▶ _ESERCIZIO 1_
Traduci in inglese questa frase del testo su Vanna Vannuccini: "Tra le fondatrici di “Effe”, una delle prime riviste femministe italiane, ha scritto diversi libri, l’ultimo “L’amore a 70 anni”, nel 2012."
▶ _ESERCIZIO 2_
Prosegui il testo su Vanna Vannuccini a partire dalla sua ultima frase.

▶ _ESTRATTO FORNITO_
○ ○ ○

Con “Iran, viaggio al centro del nucleare”, Vanna Vannuccini, su Repubblica, offre un saggio di giornalismo come se ne trova ormai di rado in Italia. Ormai vanno per la maggiore quelli che scrivono a effetti speciali, fanno letteratura da un soldo (ignorando la semplicità di Mann, Balzac, Chateaubriand, Dumas, Walpole e quanti ne volete. Questo articolo, che sbagliando non è stato messo on line, si sviluppa con un ritmo anche emozionante, ma non costringe il lettore ad acrobazie, si capisce tutto, dalla prima ll’ultima parola.
Vanna Vannuccini è stata inviato speciale di Repubblica, per molti anni corrispondente dalla Germania e più di recente inviata in Iran. Tra le fondatrici di “Effe”, una delle prime riviste femministe italiane, ha scritto diversi libri, l’ultimo “L’amore a 70 anni”, nel 2012.

○ ○ ○

▶ _DATI FORNITI_
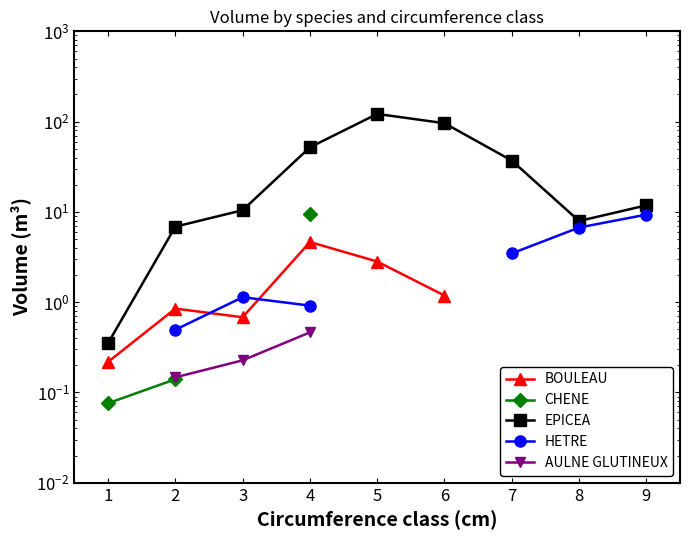

Between 7 and 5, which is larger?

5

○ ○ ○

▶ _RISULTATO 1_
One of the founders of “Effe,” one of the first Italian feminist magazines, she has written several books, the latest being “L’amore a 70 anni,” in 2012.

▶ _RISULTATO 2_
L’articolo, datato Natanz, fonde note di colore e dettagli tecnici e di alta e bassa politica con una bravura di cui sembrava essersi persa traccia. L’inizio ha un ritmo un po’ angosciante:
“Un rombo sordo arriva dalla strada. Convogli militari attraversano la periferia est della città, invisibili nella sera senza luna. I raggi intermittenti dei fari delle torri di controllo entrano dalla finestra, si riflettono sul soffitto del ristorante. Un cameriere chiude le tende. Natanz, con i suoi 12mila abitanti, si trova ai piedi di Kuh-e-Karkas, la montagna degli avvoltoi; rinomata per il clima, i frutteti ricchi dell’acqua che scende dal monte, e un antico monastero sufi. Molte famiglie di Teheran hanno qui case per il fine settimana. Ci si arriva in un paio d’ore, scendendo verso sud in direzione di Isfahan attraverso il deserto. “Paradiso di montagna” era l’appellativo con cui Natanz era conosciuta. Ma oggi è diventato un altro: città atomica. Quando i capi di governo del mondo discutono di un possibile attacco militare contro il programma atomico iraniano intendono soprattutto Natanz. È Natanz il cuore del programma”.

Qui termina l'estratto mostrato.